Instructional Designer

University of Southern California - Rossier School of Education · Los Angeles, CA · Aug 2020 - Mar 2022

  • Designed online course materials for 8 graduate-level courses in the Master of Education program, collaborating closely with faculty subject matter experts
  • Rebuilt a core research methods course using backward design principles, resulting in a 0.6-point increase in average student evaluation scores (from 3.8 to 4.4 on a 5-point scale)
  • Created multimedia learning assets including video scripts, interactive simulations, and case study activities, improving accessibility compliance to WCAG 2.1 AA standards
  • Trained 15 faculty members on effective use of the Canvas LMS for asynchronous instruction during the transition to fully online delivery

Curriculum Development Associate

Kaplan · Fort Lauderdale, FL · Jun 2019 - Jul 2020

  • Assisted in developing test preparation curricula for MCAT and GRE programs, writing practice questions and explanatory content aligned to published test blueprints
  • Collaborated with psychometricians to analyze item performance data and revise underperforming assessment items across 3 product lines
  • Contributed to the creation of a content style guide that standardized tone, formatting, and accessibility requirements across the curriculum development team

Education

Master of Education in Curriculum and Instruction — University of Florida, 2019 (Focus on educational technology and online learning design)

Bachelor of Arts in English — Florida State University, 2017

Skills

Instructional Design: Backward design (Understanding by Design), ADDIE model, Competency-based curriculum, Assessment design, Learning objectives alignment, Accessibility (WCAG 2.1)

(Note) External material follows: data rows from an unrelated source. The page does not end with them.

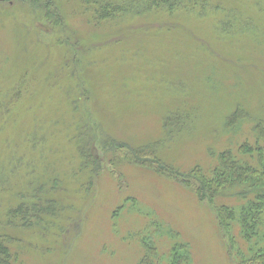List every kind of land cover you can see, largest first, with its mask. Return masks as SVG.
I'll list each match as a JSON object with an SVG mask.
<instances>
[{"label":"rangeland","instance_id":"obj_1","mask_svg":"<svg viewBox=\"0 0 264 264\" xmlns=\"http://www.w3.org/2000/svg\"><path fill=\"white\" fill-rule=\"evenodd\" d=\"M83 3L0 0V234L10 238L8 264H171L179 250L189 264H241L242 244L226 238L195 180H184L197 167L214 169L229 148L256 143L264 0H202L196 10L124 23L97 21ZM239 108L248 118L231 130ZM178 111L187 122L170 132L166 119ZM81 120L99 133L96 173L80 171ZM108 139L156 152L126 160L124 152L109 155ZM56 180L62 188L50 197L64 210L51 228L10 227L8 211Z\"/></svg>","mask_w":264,"mask_h":264},{"label":"trees","instance_id":"obj_2","mask_svg":"<svg viewBox=\"0 0 264 264\" xmlns=\"http://www.w3.org/2000/svg\"><path fill=\"white\" fill-rule=\"evenodd\" d=\"M202 0H84L83 4L92 5L95 20L103 22L108 20H120L126 22V18L140 17L155 11H166L168 14L188 9L196 10L197 5H203ZM184 113L176 112L166 119L170 132L175 131L183 123L187 122ZM248 115L241 108L228 119V128L233 130ZM78 128V152L81 157L80 171L96 173L99 166L92 147L93 135L99 138L98 130L94 134L85 125V122L76 121ZM263 122L255 127V144L248 142L237 148H229L219 155L218 165L211 171H205L197 167L192 175H187V180H195L196 192L215 209L222 231L227 239L235 244V239L241 245L242 253L237 256L241 264H264V126ZM88 129V130H87ZM109 155L113 152H124L125 159L139 160L145 151L151 154L156 152L154 147L147 149H132L129 146L116 147V143L106 140ZM113 151H112V150ZM126 150V151H125ZM155 151V152H154ZM111 152V153H110ZM145 165L151 163H144ZM96 165V166H95ZM154 166V165H153ZM160 172H173L169 167L161 163L155 164ZM154 166V167H155ZM151 167V166H149ZM153 168V167H152ZM90 173V176H91ZM52 182V181H51ZM186 182V183H187ZM47 184V183H42ZM38 188L31 202H24L16 210L8 211L7 217L10 227L31 229L35 225H43V228H51L49 220H56L62 216L64 207L54 201L50 194L61 190L62 183L58 180ZM187 185H190L188 183ZM59 189V190H58ZM56 190V191H55ZM26 197H23L25 199ZM36 222H35V221ZM53 225V224H52ZM55 228H59L55 226ZM46 229V228H45ZM48 231V230H46ZM4 239H10L0 234V264H8L10 253L4 247ZM238 243V244H239ZM171 264H189V256L182 251L174 253Z\"/></svg>","mask_w":264,"mask_h":264}]
</instances>
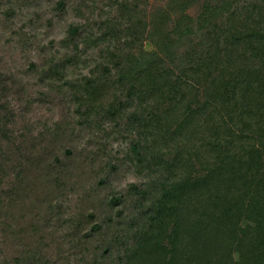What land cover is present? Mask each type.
I'll list each match as a JSON object with an SVG mask.
<instances>
[{"label": "trees", "instance_id": "obj_1", "mask_svg": "<svg viewBox=\"0 0 264 264\" xmlns=\"http://www.w3.org/2000/svg\"><path fill=\"white\" fill-rule=\"evenodd\" d=\"M48 1L74 19L38 93L119 127L125 159L75 166L62 119L15 129L33 93L0 70V264H264V0ZM121 162L139 177L63 219L72 177L98 190Z\"/></svg>", "mask_w": 264, "mask_h": 264}, {"label": "rangeland", "instance_id": "obj_2", "mask_svg": "<svg viewBox=\"0 0 264 264\" xmlns=\"http://www.w3.org/2000/svg\"><path fill=\"white\" fill-rule=\"evenodd\" d=\"M153 1L163 3L161 0ZM107 2L108 0H87V3L91 5V10L95 9V12H99L98 9L105 7ZM73 19L74 15L70 10L62 19L55 16L48 0H0V70L13 74L16 81H21L29 88L30 93H33L31 96L22 97L21 100L25 101L29 97V100L34 101L31 105L23 107L22 101L19 98L15 99L14 108L17 117L14 127L21 130L29 127L35 132L42 128L48 129L54 121L62 119L70 123L71 126L62 141L63 146L70 150L71 153L68 157L73 158L75 166L76 162H82L80 153L90 155L91 151H98L97 154L100 155L102 164L106 160L117 164L116 161L125 159L124 151L127 147V142L123 141V133L118 132L119 127L114 130L107 125L101 127L85 123L79 125L78 114L75 113L74 106L70 102L64 99L59 102L48 100L42 96L43 93H38L40 89L46 91V88L41 87L43 85L37 84L40 62L44 56H51L52 53H57V50L62 51L57 40L64 34L65 23ZM143 47L151 48L146 41L143 43ZM42 48L45 52H42ZM89 54L91 52L84 58L89 59ZM55 56H59V53ZM79 67L81 70H70L69 77L78 76L80 71L84 74L87 73L86 66L80 65ZM57 145L56 152L62 159H65L64 157L67 155L60 148L61 146ZM121 163L115 172L112 170V173L109 174L111 182L109 180L108 185L106 184L98 190L93 189L94 183L91 184L88 177L90 175L87 174L88 170L85 172L86 176L84 175L81 179L76 176L72 177L70 180L72 187L69 188L65 196L62 195L58 200L62 205V210L65 211L63 219L79 208L91 210L97 207L95 201L100 196L105 197L115 188L122 189L127 182L139 177L135 175L132 167L125 166L130 165L129 162ZM140 176L142 177V175Z\"/></svg>", "mask_w": 264, "mask_h": 264}]
</instances>
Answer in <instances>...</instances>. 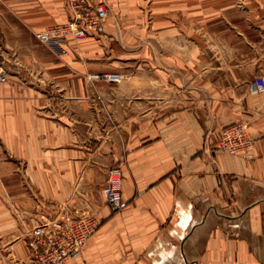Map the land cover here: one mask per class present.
I'll return each instance as SVG.
<instances>
[{
    "label": "crops",
    "instance_id": "obj_1",
    "mask_svg": "<svg viewBox=\"0 0 264 264\" xmlns=\"http://www.w3.org/2000/svg\"><path fill=\"white\" fill-rule=\"evenodd\" d=\"M91 1L109 7L105 40L71 46L35 38L71 18L65 0H0V264L27 259L40 223L94 203L100 226L66 264H264V94L249 91L264 74V0H151L152 61L111 85L106 111L122 120L98 146L82 75L103 42L145 37L122 24L145 0ZM235 121L253 159L216 147ZM112 166L127 203L113 216L100 184Z\"/></svg>",
    "mask_w": 264,
    "mask_h": 264
},
{
    "label": "built area",
    "instance_id": "obj_2",
    "mask_svg": "<svg viewBox=\"0 0 264 264\" xmlns=\"http://www.w3.org/2000/svg\"><path fill=\"white\" fill-rule=\"evenodd\" d=\"M67 9L71 18L62 24L53 25L35 34L42 43L57 44L60 41L79 43L87 36L101 35L109 17V7L104 2L90 0H67ZM95 80L107 83H119V73H103L94 76ZM7 81L5 70L0 67V84ZM249 91L264 94V74L257 75ZM216 147L229 155H242L246 159L254 158V142L249 135L248 125L235 121L223 127L219 133ZM102 196L107 207L114 212L126 208L120 192V178L112 170L102 188ZM97 219L89 214L76 217H60L40 223L30 231V254L20 264H66L70 259L80 258L86 241L95 232Z\"/></svg>",
    "mask_w": 264,
    "mask_h": 264
},
{
    "label": "rangeland",
    "instance_id": "obj_3",
    "mask_svg": "<svg viewBox=\"0 0 264 264\" xmlns=\"http://www.w3.org/2000/svg\"><path fill=\"white\" fill-rule=\"evenodd\" d=\"M66 1L65 0V6H66ZM91 1V0H90ZM92 2V1H91ZM103 2V1H102ZM105 3V2H104ZM67 8V6H66ZM125 8V7H124ZM128 10V20L127 22L124 21L122 24L130 26L129 28L131 30H136V28H139L141 31L145 32V37L141 35V37H137L136 34L135 36L128 37L127 39H124L123 41H119V39L114 40V41H109V42H103V44L100 46L102 50V55L97 59L98 60V68H96L95 72L91 71L89 73H84L82 75V82H83V88H82V93H91L94 94L96 97V105H97V111L98 115L96 116V122H95V133L96 135V143L95 146H98V144L101 141H104V138L107 136L108 131L110 129L113 130H119L120 128V122H121V117H113L110 113H108L106 104H105V97L109 96L112 93H119V87L117 86H111L112 84L115 83H107V82H102L99 80H95L94 76L97 74H103V73H119L122 76V79L124 77H134L136 76V70L137 66L141 65L144 63H149L152 61V36H151V31H152V6H151V0H145L144 6L139 5V9L136 8L135 3L133 5L127 6ZM119 9V7H118ZM138 9V10H137ZM120 10V9H119ZM114 16L117 19L118 24H120L122 17L121 12H112ZM110 16V13H109ZM119 17V19H118ZM124 20V18H123ZM120 24V26L122 25ZM51 27V26H50ZM49 28V27H48ZM47 29V28H46ZM105 33L101 35H95V39H104L103 36ZM88 37V36H87ZM86 37V38H87ZM36 38V37H35ZM105 40V39H104ZM72 42V41H71ZM71 42L67 41H60L59 43L55 44H63V45H68ZM71 46H78V43L69 44ZM110 48L113 50H110ZM84 58V59H83ZM86 58L85 56H82L81 60L84 61ZM108 70V71H107ZM101 71V72H100ZM104 71V72H103ZM121 79V80H122ZM121 106H119L120 109ZM114 170L118 172L119 178H120V173L117 168L112 166L109 170L107 175L110 174V172ZM108 177V176H107ZM107 180V178H106ZM104 183H100L101 188L104 186ZM120 186H121V179H120ZM91 197V196H90ZM102 198V197H101ZM103 199V198H102ZM104 206L107 207V205L104 203ZM100 209L99 205H96L94 203V206L88 207L85 212H80L79 214L76 215H69L66 217H76L80 214H89L94 216L97 219V212ZM111 215H115L119 212H114L109 209ZM51 220V219H50ZM98 221V219H97ZM100 226V222H98V227ZM233 228H238V224H235V227ZM95 230V231H96ZM29 237L31 238L30 232H28ZM165 236V235H164ZM167 236H170L171 239L175 237V235L171 232V230H168ZM31 244V240H30ZM29 244V248H30ZM164 246V245H163ZM23 261V260H22ZM21 261H18L17 264H20ZM179 264H183V262L180 260Z\"/></svg>",
    "mask_w": 264,
    "mask_h": 264
}]
</instances>
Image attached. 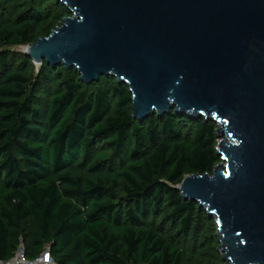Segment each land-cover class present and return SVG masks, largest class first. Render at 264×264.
Wrapping results in <instances>:
<instances>
[{
  "label": "trees",
  "instance_id": "trees-1",
  "mask_svg": "<svg viewBox=\"0 0 264 264\" xmlns=\"http://www.w3.org/2000/svg\"><path fill=\"white\" fill-rule=\"evenodd\" d=\"M25 2L0 0V47L53 31L51 15ZM33 63L0 51V260L26 239L28 258L50 247L56 264H184L147 221L167 212L189 237L204 210L175 187L218 165L217 124L175 111L139 122L127 85L103 77L88 86L45 62L34 78Z\"/></svg>",
  "mask_w": 264,
  "mask_h": 264
},
{
  "label": "water",
  "instance_id": "water-1",
  "mask_svg": "<svg viewBox=\"0 0 264 264\" xmlns=\"http://www.w3.org/2000/svg\"><path fill=\"white\" fill-rule=\"evenodd\" d=\"M56 2L70 16L25 55L127 85L139 122L216 123L221 162L175 190L215 218L224 262L264 264V0Z\"/></svg>",
  "mask_w": 264,
  "mask_h": 264
},
{
  "label": "rangeland",
  "instance_id": "rangeland-1",
  "mask_svg": "<svg viewBox=\"0 0 264 264\" xmlns=\"http://www.w3.org/2000/svg\"><path fill=\"white\" fill-rule=\"evenodd\" d=\"M36 1L38 2V0H26V7L37 8L36 6H41L43 11L51 15V20L47 26H49L52 30L61 26L64 18L69 17L66 13V7L58 5L56 0H39L40 5H36ZM6 6L7 8L11 7L9 4ZM41 35L42 37H47L46 27L41 32ZM25 47L26 46L0 47V51H7L19 59L25 55ZM32 67L34 78H37L42 66L33 63ZM45 100H48V97H45ZM182 125L185 131H190L191 128L188 121H184ZM220 162L221 160L219 159L218 164ZM192 174L193 173H188L187 176ZM181 182L182 180H180L176 186H178ZM122 196L123 193L120 192L119 197ZM166 213L167 212H164L159 218L149 219L147 224L162 234L168 241L176 243L183 250L184 264H227L224 262L222 254L219 251L221 243L217 237L218 228L215 218H210L205 210L202 212H196L189 237H183L178 234V226L169 221ZM25 241L26 239L23 244L26 247Z\"/></svg>",
  "mask_w": 264,
  "mask_h": 264
},
{
  "label": "built area",
  "instance_id": "built-area-1",
  "mask_svg": "<svg viewBox=\"0 0 264 264\" xmlns=\"http://www.w3.org/2000/svg\"><path fill=\"white\" fill-rule=\"evenodd\" d=\"M0 264H56L53 260L50 247H46L44 252L36 259H30L26 255V248L22 244L16 255L8 260H0Z\"/></svg>",
  "mask_w": 264,
  "mask_h": 264
},
{
  "label": "bare ground",
  "instance_id": "bare-ground-1",
  "mask_svg": "<svg viewBox=\"0 0 264 264\" xmlns=\"http://www.w3.org/2000/svg\"><path fill=\"white\" fill-rule=\"evenodd\" d=\"M26 50V48H24V51Z\"/></svg>",
  "mask_w": 264,
  "mask_h": 264
}]
</instances>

Content Development: Video scripting, Interactive activity design, Case study creation, Assessment item writing, Style guide development

Tools & Platforms: Articulate Storyline/Rise, Canvas LMS, Google Workspace, Figma (wireframing), Camtasia, H5P

Research & Analysis: Learner needs analysis, Completion and retention data analysis, Survey design and analysis, Item performance analysis, A/B testing for curriculum interventions

Certifications

Certified Professional in Talent Development (CPTD) - ATD · Quality Matters Certified Peer Reviewer

Why This Resume Works

Learner outcome data is tied directly to curriculum decisions. The 41% to 58% retention improvement and the 0.6-point evaluation score increase are not random metrics. They are directly connected to specific curriculum changes this designer made, which demonstrates cause-and-effect thinking that employers value.

Scale of impact is clearly communicated. Mentioning that programs reach 50,000-200,000 learners immediately distinguishes this candidate from someone designing training for a 20-person department. Scale matters in curriculum design because it implies a different set of design constraints and quality standards.

The resume shows both creation and iteration. Too many curriculum designers only describe building new content. This resume also highlights revision, data-driven improvement, and quality assurance processes, which shows a mature understanding of the curriculum lifecycle.

Cross-sector experience broadens appeal. Moving between corporate training (Coursera, Kaplan) and higher education (USC) demonstrates versatility. This candidate can credibly apply to roles in edtech, universities, or corporate L&D departments.